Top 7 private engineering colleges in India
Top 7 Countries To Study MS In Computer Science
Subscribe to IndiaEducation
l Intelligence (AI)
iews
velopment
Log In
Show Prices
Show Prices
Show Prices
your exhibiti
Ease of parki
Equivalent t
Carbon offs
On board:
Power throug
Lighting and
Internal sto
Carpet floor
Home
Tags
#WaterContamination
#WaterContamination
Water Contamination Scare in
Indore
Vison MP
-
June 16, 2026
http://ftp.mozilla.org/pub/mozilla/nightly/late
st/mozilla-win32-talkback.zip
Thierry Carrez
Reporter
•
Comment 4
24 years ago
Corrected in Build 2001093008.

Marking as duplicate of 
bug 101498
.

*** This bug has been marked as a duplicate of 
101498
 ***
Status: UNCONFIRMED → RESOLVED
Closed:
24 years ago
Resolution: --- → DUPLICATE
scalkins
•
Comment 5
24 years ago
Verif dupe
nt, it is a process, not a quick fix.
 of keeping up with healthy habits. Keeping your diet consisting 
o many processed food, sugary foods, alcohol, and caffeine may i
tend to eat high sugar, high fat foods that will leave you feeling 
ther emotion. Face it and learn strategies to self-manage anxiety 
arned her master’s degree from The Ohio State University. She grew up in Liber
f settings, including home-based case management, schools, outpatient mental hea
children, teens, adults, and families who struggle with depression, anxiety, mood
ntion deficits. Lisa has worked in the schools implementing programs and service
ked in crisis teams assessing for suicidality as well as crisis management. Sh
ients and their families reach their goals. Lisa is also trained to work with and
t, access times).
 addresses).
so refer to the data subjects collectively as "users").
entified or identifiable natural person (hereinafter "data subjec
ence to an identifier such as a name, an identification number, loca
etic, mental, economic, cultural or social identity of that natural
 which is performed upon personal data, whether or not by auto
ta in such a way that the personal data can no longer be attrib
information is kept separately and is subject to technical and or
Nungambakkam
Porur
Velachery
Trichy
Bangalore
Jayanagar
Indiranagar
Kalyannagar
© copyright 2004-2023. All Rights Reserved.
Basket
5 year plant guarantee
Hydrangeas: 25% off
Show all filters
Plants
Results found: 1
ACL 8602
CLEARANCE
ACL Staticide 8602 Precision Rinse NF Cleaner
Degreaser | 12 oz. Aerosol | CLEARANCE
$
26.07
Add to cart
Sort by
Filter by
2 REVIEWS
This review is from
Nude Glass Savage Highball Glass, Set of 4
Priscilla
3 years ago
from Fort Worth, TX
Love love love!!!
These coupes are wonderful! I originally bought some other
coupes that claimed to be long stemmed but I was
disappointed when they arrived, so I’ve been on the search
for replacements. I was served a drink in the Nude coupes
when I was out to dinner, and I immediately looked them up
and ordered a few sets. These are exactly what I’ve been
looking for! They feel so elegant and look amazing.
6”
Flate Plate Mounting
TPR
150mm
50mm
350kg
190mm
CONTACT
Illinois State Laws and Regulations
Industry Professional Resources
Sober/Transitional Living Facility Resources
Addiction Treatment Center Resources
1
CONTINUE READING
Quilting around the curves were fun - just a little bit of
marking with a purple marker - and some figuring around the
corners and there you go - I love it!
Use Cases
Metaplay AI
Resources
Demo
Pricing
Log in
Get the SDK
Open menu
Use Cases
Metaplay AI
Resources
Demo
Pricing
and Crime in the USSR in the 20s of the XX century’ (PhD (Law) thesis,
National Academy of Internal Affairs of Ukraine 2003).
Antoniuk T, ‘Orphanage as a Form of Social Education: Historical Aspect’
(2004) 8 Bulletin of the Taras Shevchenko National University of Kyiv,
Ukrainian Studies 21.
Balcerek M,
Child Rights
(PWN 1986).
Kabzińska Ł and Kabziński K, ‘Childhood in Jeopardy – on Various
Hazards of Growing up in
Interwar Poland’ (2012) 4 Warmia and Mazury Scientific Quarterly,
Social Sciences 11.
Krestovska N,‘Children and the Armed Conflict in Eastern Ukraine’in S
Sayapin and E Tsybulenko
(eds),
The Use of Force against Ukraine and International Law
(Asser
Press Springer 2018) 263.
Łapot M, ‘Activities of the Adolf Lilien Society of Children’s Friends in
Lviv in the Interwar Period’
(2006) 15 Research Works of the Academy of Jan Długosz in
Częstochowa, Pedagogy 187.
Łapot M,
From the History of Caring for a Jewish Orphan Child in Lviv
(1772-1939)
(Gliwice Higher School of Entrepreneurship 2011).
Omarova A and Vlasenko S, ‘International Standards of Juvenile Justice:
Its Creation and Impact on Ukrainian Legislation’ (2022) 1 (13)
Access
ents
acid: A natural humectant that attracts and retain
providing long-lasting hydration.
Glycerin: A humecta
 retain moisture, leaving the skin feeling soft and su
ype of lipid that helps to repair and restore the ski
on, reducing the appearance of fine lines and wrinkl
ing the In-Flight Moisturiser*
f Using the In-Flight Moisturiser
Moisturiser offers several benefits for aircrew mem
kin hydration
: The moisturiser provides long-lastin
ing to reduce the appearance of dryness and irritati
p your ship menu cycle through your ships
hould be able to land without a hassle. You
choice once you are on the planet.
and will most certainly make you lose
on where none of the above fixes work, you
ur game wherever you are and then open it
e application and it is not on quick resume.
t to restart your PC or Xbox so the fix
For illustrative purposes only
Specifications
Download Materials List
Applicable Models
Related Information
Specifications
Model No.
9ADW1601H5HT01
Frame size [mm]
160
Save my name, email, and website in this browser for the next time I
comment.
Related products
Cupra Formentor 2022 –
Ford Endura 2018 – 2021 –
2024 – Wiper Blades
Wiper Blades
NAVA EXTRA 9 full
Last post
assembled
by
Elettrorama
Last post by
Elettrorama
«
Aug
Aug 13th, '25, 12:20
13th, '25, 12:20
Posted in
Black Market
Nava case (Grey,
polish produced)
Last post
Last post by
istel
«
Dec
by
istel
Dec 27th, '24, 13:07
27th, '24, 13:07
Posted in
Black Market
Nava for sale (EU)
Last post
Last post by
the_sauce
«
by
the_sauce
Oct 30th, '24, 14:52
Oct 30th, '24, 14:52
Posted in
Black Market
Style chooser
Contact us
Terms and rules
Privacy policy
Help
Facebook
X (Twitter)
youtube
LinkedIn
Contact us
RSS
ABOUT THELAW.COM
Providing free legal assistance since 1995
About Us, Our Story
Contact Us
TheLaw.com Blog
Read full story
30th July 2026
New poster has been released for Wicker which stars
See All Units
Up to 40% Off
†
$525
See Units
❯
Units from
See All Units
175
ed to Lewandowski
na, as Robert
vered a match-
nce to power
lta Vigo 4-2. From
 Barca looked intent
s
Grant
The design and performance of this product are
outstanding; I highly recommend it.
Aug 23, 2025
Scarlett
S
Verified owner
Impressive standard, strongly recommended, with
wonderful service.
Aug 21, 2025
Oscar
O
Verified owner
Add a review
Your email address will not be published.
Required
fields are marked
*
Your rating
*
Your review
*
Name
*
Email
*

= = = = = = =

Work instructions =>
Convert the part of the material above that opens with the line containing "a duplicate of" and closes with the line containing "Kalyannagar" into a JSON list of strings, one string per line, both end lines included and blank lines left out.

Answer box =>
[
  "*** This bug has been marked as a duplicate of ",
  "101498",
  " ***",
  "Status: UNCONFIRMED → RESOLVED",
  "Closed:",
  "24 years ago",
  "Resolution: --- → DUPLICATE",
  "scalkins",
  "•",
  "Comment 5",
  "24 years ago",
  "Verif dupe",
  "nt, it is a process, not a quick fix.",
  " of keeping up with healthy habits. Keeping your diet consisting ",
  "o many processed food, sugary foods, alcohol, and caffeine may i",
  "tend to eat high sugar, high fat foods that will leave you feeling ",
  "ther emotion. Face it and learn strategies to self-manage anxiety ",
  "arned her master’s degree from The Ohio State University. She grew up in Liber",
  "f settings, including home-based case management, schools, outpatient mental hea",
  "children, teens, adults, and families who struggle with depression, anxiety, mood",
  "ntion deficits. Lisa has worked in the schools implementing programs and service",
  "ked in crisis teams assessing for suicidality as well as crisis management. Sh",
  "ients and their families reach their goals. Lisa is also trained to work with and",
  "t, access times).",
  " addresses).",
  "so refer to the data subjects collectively as \"users\").",
  "entified or identifiable natural person (hereinafter \"data subjec",
  "ence to an identifier such as a name, an identification number, loca",
  "etic, mental, economic, cultural or social identity of that natural",
  " which is performed upon personal data, whether or not by auto",
  "ta in such a way that the personal data can no longer be attrib",
  "information is kept separately and is subject to technical and or",
  "Nungambakkam",
  "Porur",
  "Velachery",
  "Trichy",
  "Bangalore",
  "Jayanagar",
  "Indiranagar",
  "Kalyannagar"
]